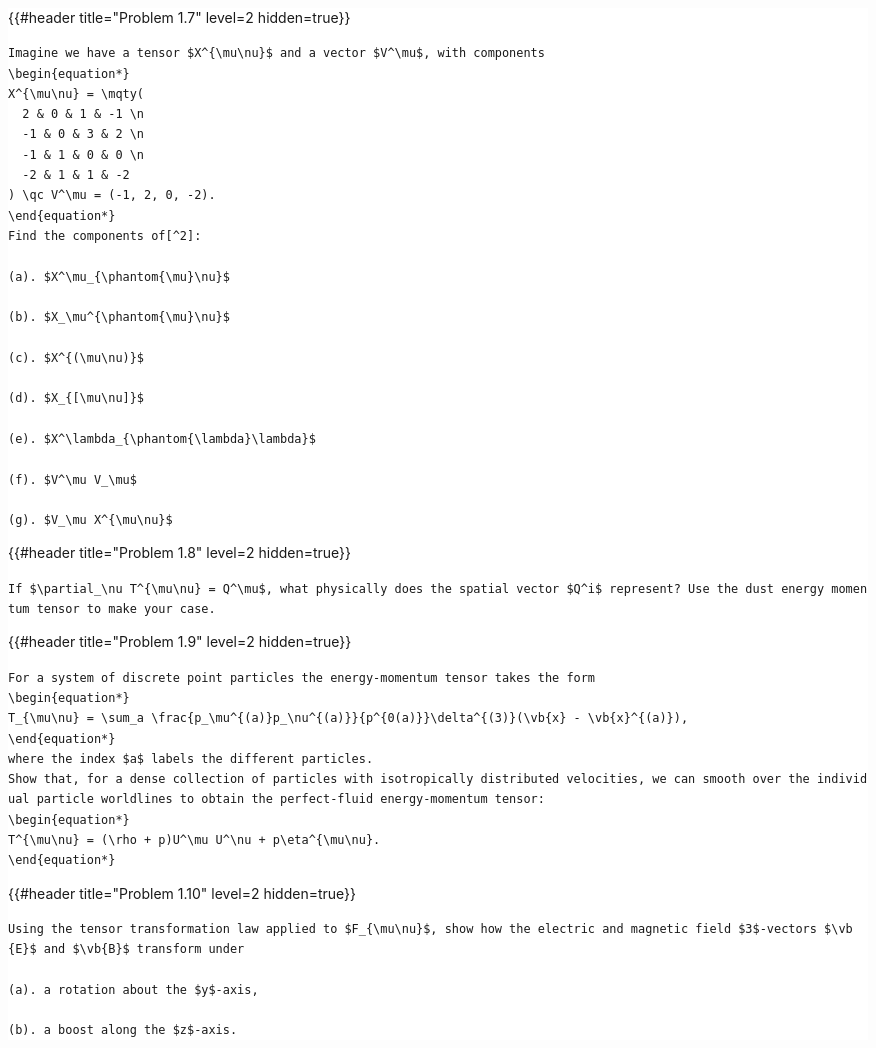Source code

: {{#header title="Problem 1.7" level=2 hidden=true}}

```admonish problem title="Problem 1.7"
Imagine we have a tensor $X^{\mu\nu}$ and a vector $V^\mu$, with components
\begin{equation*}
X^{\mu\nu} = \mqty(
  2 & 0 & 1 & -1 \n
  -1 & 0 & 3 & 2 \n
  -1 & 1 & 0 & 0 \n
  -2 & 1 & 1 & -2
) \qc V^\mu = (-1, 2, 0, -2).
\end{equation*}
Find the components of[^2]:

(a). $X^\mu_{\phantom{\mu}\nu}$

(b). $X_\mu^{\phantom{\mu}\nu}$

(c). $X^{(\mu\nu)}$

(d). $X_{[\mu\nu]}$

(e). $X^\lambda_{\phantom{\lambda}\lambda}$

(f). $V^\mu V_\mu$

(g). $V_\mu X^{\mu\nu}$
```

[^2]: The original problem doesn't state this, but it is implied the metric $\eta_{\mu\nu} = \text{diag}(-1, 1, 1, 1)$ is used when converting between upper and lower indices.

{{#header title="Problem 1.8" level=2 hidden=true}}

```admonish problem title="Problem 1.8"
If $\partial_\nu T^{\mu\nu} = Q^\mu$, what physically does the spatial vector $Q^i$ represent? Use the dust energy momentum tensor to make your case.
```

{{#header title="Problem 1.9" level=2 hidden=true}}

```admonish problem title="Problem 1.9"
For a system of discrete point particles the energy-momentum tensor takes the form
\begin{equation*}
T_{\mu\nu} = \sum_a \frac{p_\mu^{(a)}p_\nu^{(a)}}{p^{0(a)}}\delta^{(3)}(\vb{x} - \vb{x}^{(a)}),
\end{equation*}
where the index $a$ labels the different particles.
Show that, for a dense collection of particles with isotropically distributed velocities, we can smooth over the individual particle worldlines to obtain the perfect-fluid energy-momentum tensor:
\begin{equation*}
T^{\mu\nu} = (\rho + p)U^\mu U^\nu + p\eta^{\mu\nu}.
\end{equation*}
```

{{#header title="Problem 1.10" level=2 hidden=true}}

```admonish problem title="Problem 1.10"
Using the tensor transformation law applied to $F_{\mu\nu}$, show how the electric and magnetic field $3$-vectors $\vb{E}$ and $\vb{B}$ transform under

(a). a rotation about the $y$-axis,

(b). a boost along the $z$-axis.
```


[^1]: In the original problem, the word 'velocity' was used here.
[//]: # (WLOG, we will assume the ball hits the wall at the origin in $S'$ and $S$ &#40;meaning when the ball hits the wall, the wall is intersecting the origin of $S$&#41;.)
[//]: # (There are two scenarios to consider: &#40;1&#41; the ball hitting the moving wall from the region _behind_ the wall &#40;e.g. $x'_b < -y'_b$&#41;, and &#40;2&#41; the ball hitting the moving wall from the region _in front of_ the wall &#40;e.g. $x'_b > -y'_b$&#41;.)
[//]: # ()
[//]: # (The general approach we will use to solve this problem is the same for both scenarios:)
[//]: # (1. Start with the speed &#40;$v_b$&#41; and angle of incidence &#40;$\theta_b$&#41; of the ball in $S$ before hitting the wall.)
[//]: # (2. Apply the Lorentz boost of $+v$ in the $y$ direction to get the speed &#40;$v_b'$&#41; and angle of incidence &#40;$\theta_b'$&#41; of the ball in $S'$ before hitting the wall.)
[//]: # (   In $S'$, the speed &#40;$v_a'$&#41; and angle of reflection &#40;$\theta_a$&#41; of the ball after hitting the wall are equal to speed and the angle of incidence before hitting the wall &#40;but reflected across $x' = y'$&#41;.)
[//]: # (3. Apply the Lorentz boost of $-v$ in the $y$ direction to get the speed &#40;$v_a$&#41; and angle of reflection &#40;$\theta_a$&#41; of the ball in $S$ after hitting the wall.)
[//]: # (4. Identify and simplify the relationships between $\theta_b$ and $\theta_a$, and between $v_b$ and $v_a$.)
[//]: # ()
[//]: # (<h3><a>Scenario 1</a></h3>)
[//]: # ()
[//]: # (Let $v_b$ be the speed of the ball before hitting the wall, and $\theta_b$ be the angle of incidence of the ball before hitting the wall.)
[//]: # (We define the angle of incidence as the angle counter-clockwise from the line $)
[//]: # ()
[//]: # (Let ${v_b}'$ be the speed of the ball and ${\theta_b}'$ be the angle of incidence of the ball.)
[//]: # (We define the angle of incidence as the angle counter-clockwise from the vector $-\hat{x}' - \hat{y}'$ centered at the origin in $S'$.)
[//]: # (For clarity, this would mean that, if the angle of incidence is $\pi/4$, then the velocity of the ball in $S'$ would be ${\vec{v}_b}' = {v_b}'\hat{x}'$.)
[//]: # ()
[//]: # (In terms of ${v_b}'$ and ${\theta_b}'$, the velocity of the ball in $S'$ is )
[//]: # ()
[//]: # ($$)
[//]: # ({\vec{v}_b}' = {v_b}'\cos&#40;\theta + \pi/4&#41;\hat{x}' + {v_b}'\sin&#40;\theta + \pi/4&#41;\hat{y}')
[//]: # ($$)
[//]: # ()
[//]: # (To get the velocity of the ball in $S$, we apply the Lorentz boost of $v$ in the $-\hat{y}'$ direction:)
[//]: # ()
[//]: # ($$)
[//]: # (\vec{v}_b = {v_b}'\cos&#40;\theta + \pi/4&#41;\hat{x}')
[//]: # ($$)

══════════════════════════════

> [Task]: Could you give the listing again exactly as it stands, minus any pictures?

> [Response below]:
Source code

: {{#header title="Problem 1.7" level=2 hidden=true}}

```admonish problem title="Problem 1.7"
Imagine we have a tensor $X^{\mu\nu}$ and a vector $V^\mu$, with components
\begin{equation*}
X^{\mu\nu} = \mqty(
  2 & 0 & 1 & -1 \n
  -1 & 0 & 3 & 2 \n
  -1 & 1 & 0 & 0 \n
  -2 & 1 & 1 & -2
) \qc V^\mu = (-1, 2, 0, -2).
\end{equation*}
Find the components of[^2]:

(a). $X^\mu_{\phantom{\mu}\nu}$

(b). $X_\mu^{\phantom{\mu}\nu}$

(c). $X^{(\mu\nu)}$

(d). $X_{[\mu\nu]}$

(e). $X^\lambda_{\phantom{\lambda}\lambda}$

(f). $V^\mu V_\mu$

(g). $V_\mu X^{\mu\nu}$
```

[^2]: The original problem doesn't state this, but it is implied the metric $\eta_{\mu\nu} = \text{diag}(-1, 1, 1, 1)$ is used when converting between upper and lower indices.

{{#header title="Problem 1.8" level=2 hidden=true}}

```admonish problem title="Problem 1.8"
If $\partial_\nu T^{\mu\nu} = Q^\mu$, what physically does the spatial vector $Q^i$ represent? Use the dust energy momentum tensor to make your case.
```

{{#header title="Problem 1.9" level=2 hidden=true}}

```admonish problem title="Problem 1.9"
For a system of discrete point particles the energy-momentum tensor takes the form
\begin{equation*}
T_{\mu\nu} = \sum_a \frac{p_\mu^{(a)}p_\nu^{(a)}}{p^{0(a)}}\delta^{(3)}(\vb{x} - \vb{x}^{(a)}),
\end{equation*}
where the index $a$ labels the different particles.
Show that, for a dense collection of particles with isotropically distributed velocities, we can smooth over the individual particle worldlines to obtain the perfect-fluid energy-momentum tensor:
\begin{equation*}
T^{\mu\nu} = (\rho + p)U^\mu U^\nu + p\eta^{\mu\nu}.
\end{equation*}
```

{{#header title="Problem 1.10" level=2 hidden=true}}

```admonish problem title="Problem 1.10"
Using the tensor transformation law applied to $F_{\mu\nu}$, show how the electric and magnetic field $3$-vectors $\vb{E}$ and $\vb{B}$ transform under

(a). a rotation about the $y$-axis,

(b). a boost along the $z$-axis.
```


[^1]: In the original problem, the word 'velocity' was used here.
[//]: # (WLOG, we will assume the ball hits the wall at the origin in $S'$ and $S$ &#40;meaning when the ball hits the wall, the wall is intersecting the origin of $S$&#41;.)
[//]: # (There are two scenarios to consider: &#40;1&#41; the ball hitting the moving wall from the region _behind_ the wall &#40;e.g. $x'_b < -y'_b$&#41;, and &#40;2&#41; the ball hitting the moving wall from the region _in front of_ the wall &#40;e.g. $x'_b > -y'_b$&#41;.)
[//]: # ()
[//]: # (The general approach we will use to solve this problem is the same for both scenarios:)
[//]: # (1. Start with the speed &#40;$v_b$&#41; and angle of incidence &#40;$\theta_b$&#41; of the ball in $S$ before hitting the wall.)
[//]: # (2. Apply the Lorentz boost of $+v$ in the $y$ direction to get the speed &#40;$v_b'$&#41; and angle of incidence &#40;$\theta_b'$&#41; of the ball in $S'$ before hitting the wall.)
[//]: # (   In $S'$, the speed &#40;$v_a'$&#41; and angle of reflection &#40;$\theta_a$&#41; of the ball after hitting the wall are equal to speed and the angle of incidence before hitting the wall &#40;but reflected across $x' = y'$&#41;.)
[//]: # (3. Apply the Lorentz boost of $-v$ in the $y$ direction to get the speed &#40;$v_a$&#41; and angle of reflection &#40;$\theta_a$&#41; of the ball in $S$ after hitting the wall.)
[//]: # (4. Identify and simplify the relationships between $\theta_b$ and $\theta_a$, and between $v_b$ and $v_a$.)
[//]: # ()
[//]: # (<h3><a>Scenario 1</a></h3>)
[//]: # ()
[//]: # (Let $v_b$ be the speed of the ball before hitting the wall, and $\theta_b$ be the angle of incidence of the ball before hitting the wall.)
[//]: # (We define the angle of incidence as the angle counter-clockwise from the line $)
[//]: # ()
[//]: # (Let ${v_b}'$ be the speed of the ball and ${\theta_b}'$ be the angle of incidence of the ball.)
[//]: # (We define the angle of incidence as the angle counter-clockwise from the vector $-\hat{x}' - \hat{y}'$ centered at the origin in $S'$.)
[//]: # (For clarity, this would mean that, if the angle of incidence is $\pi/4$, then the velocity of the ball in $S'$ would be ${\vec{v}_b}' = {v_b}'\hat{x}'$.)
[//]: # ()
[//]: # (In terms of ${v_b}'$ and ${\theta_b}'$, the velocity of the ball in $S'$ is )
[//]: # ()
[//]: # ($$)
[//]: # ({\vec{v}_b}' = {v_b}'\cos&#40;\theta + \pi/4&#41;\hat{x}' + {v_b}'\sin&#40;\theta + \pi/4&#41;\hat{y}')
[//]: # ($$)
[//]: # ()
[//]: # (To get the velocity of the ball in $S$, we apply the Lorentz boost of $v$ in the $-\hat{y}'$ direction:)
[//]: # ()
[//]: # ($$)
[//]: # (\vec{v}_b = {v_b}'\cos&#40;\theta + \pi/4&#41;\hat{x}')
[//]: # ($$)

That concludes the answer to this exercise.